The people of Foropa and sangana communities along the Atlantic Ocean coastline in Bayelsa State have reported sighting hordes of dead fish floating to the shore as environmentalists also called for investigations.

Some of the residents of the communities, expressed feared that there could be serious safety concerns in the sea as they were yet to know what could have led to the death of the fish.

They further said the situation could be indicative of increasing toxicity of the Atlantic Ocean which could impact their livelihoods.
None of the oil producing companies in the affected areas has admitted any damage to their oil pipelines or facilities that might have led to such situation in the water.
Report of a leak from one of the offshore platforms, therefore, remained speculative.

An industry expert, Adi Noel, said the incident may have been triggered by the use of dispersants to clean up operational spills in the water.
Dispersants are toxic chemicals used to break down crude oil molecules in deep offshore environments far from human settlements.
Also, a resident of Sangana, Michael Owin, said dead fish had been washed and deposited everyday for several days now.

He told journalists that: “It is not unusual to find school of fish at the coastline after the tide goes down, but the number is causing curiosity to suspect that the marine ecosystem must be getting much toxic.

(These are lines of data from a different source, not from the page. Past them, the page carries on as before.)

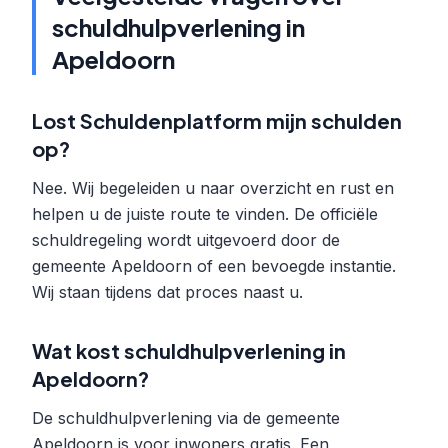
schuldhulpverlening in
Apeldoorn
Lost Schuldenplatform mijn schulden
op?
Nee. Wij begeleiden u naar overzicht en rust en
helpen u de juiste route te vinden. De officiële
schuldregeling wordt uitgevoerd door de
gemeente Apeldoorn of een bevoegde instantie.
Wij staan tijdens dat proces naast u.
Wat kost schuldhulpverlening in
Apeldoorn?
De schuldhulpverlening via de gemeente
Apeldoorn is voor inwoners gratis. Een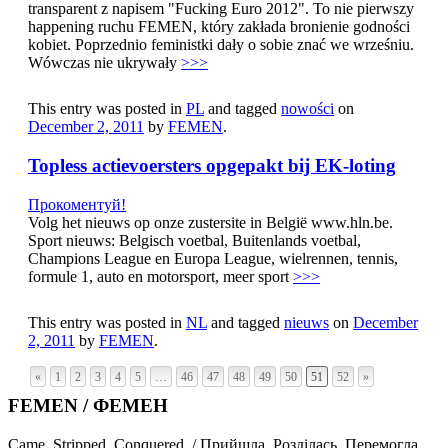
transparent z napisem "Fucking Euro 2012". To nie pierwszy
happening ruchu FEMEN, który zakłada bronienie godności
kobiet. Poprzednio feministki dały o sobie znać we wrześniu.
Wówczas nie ukrywały
>>>
This entry was posted in
PL
and tagged
nowości
on
December 2, 2011
by
FEMEN
.
Topless actievoersters opgepakt bij EK-loting
Прокоментуй!
Volg het nieuws op onze zustersite in België www.hln.be.
Sport nieuws: Belgisch voetbal, Buitenlands voetbal,
Champions League en Europa League, wielrennen, tennis,
formule 1, auto en motorsport, meer sport
>>>
This entry was posted in
NL
and tagged
nieuws
on
December
2, 2011
by
FEMEN
.
«
1
2
3
4
5
…
46
47
48
49
50
51
52
»
FEMEN / ФЕМЕН
Came. Stripped. Conquered. / Прийшла. Розділась. Перемогла.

“The common fish species here are known to be resilient and sensitive; one would have expected them to migrate deeper, but their death in numbers may be an indication of crisis.”

Ebi Seigha, who is a fisherman, said the fishing communities were concerned about the health safety of their catches.
Alagoa Morris, an environmentalist, urged the relevant government agencies to take urgent steps to investigate the development.
He said given the location of several oilfields near the Bayelsa

State coastline, there was need for surveillance to find out if the incident has links with oil and gas exploration.
“Dead fishes washed ashore in great numbers are not only a strange

Occurrence, it points to a very serious environmental safety related matter.

“Such dead fishes cannot be said to be windfall to be delighted about by the residents, and it is believed the coastline communities should be not only be seriously disturbed, but aware of the dangers of consuming such fishes or even processing and selling to unsuspecting members of the public,” he said.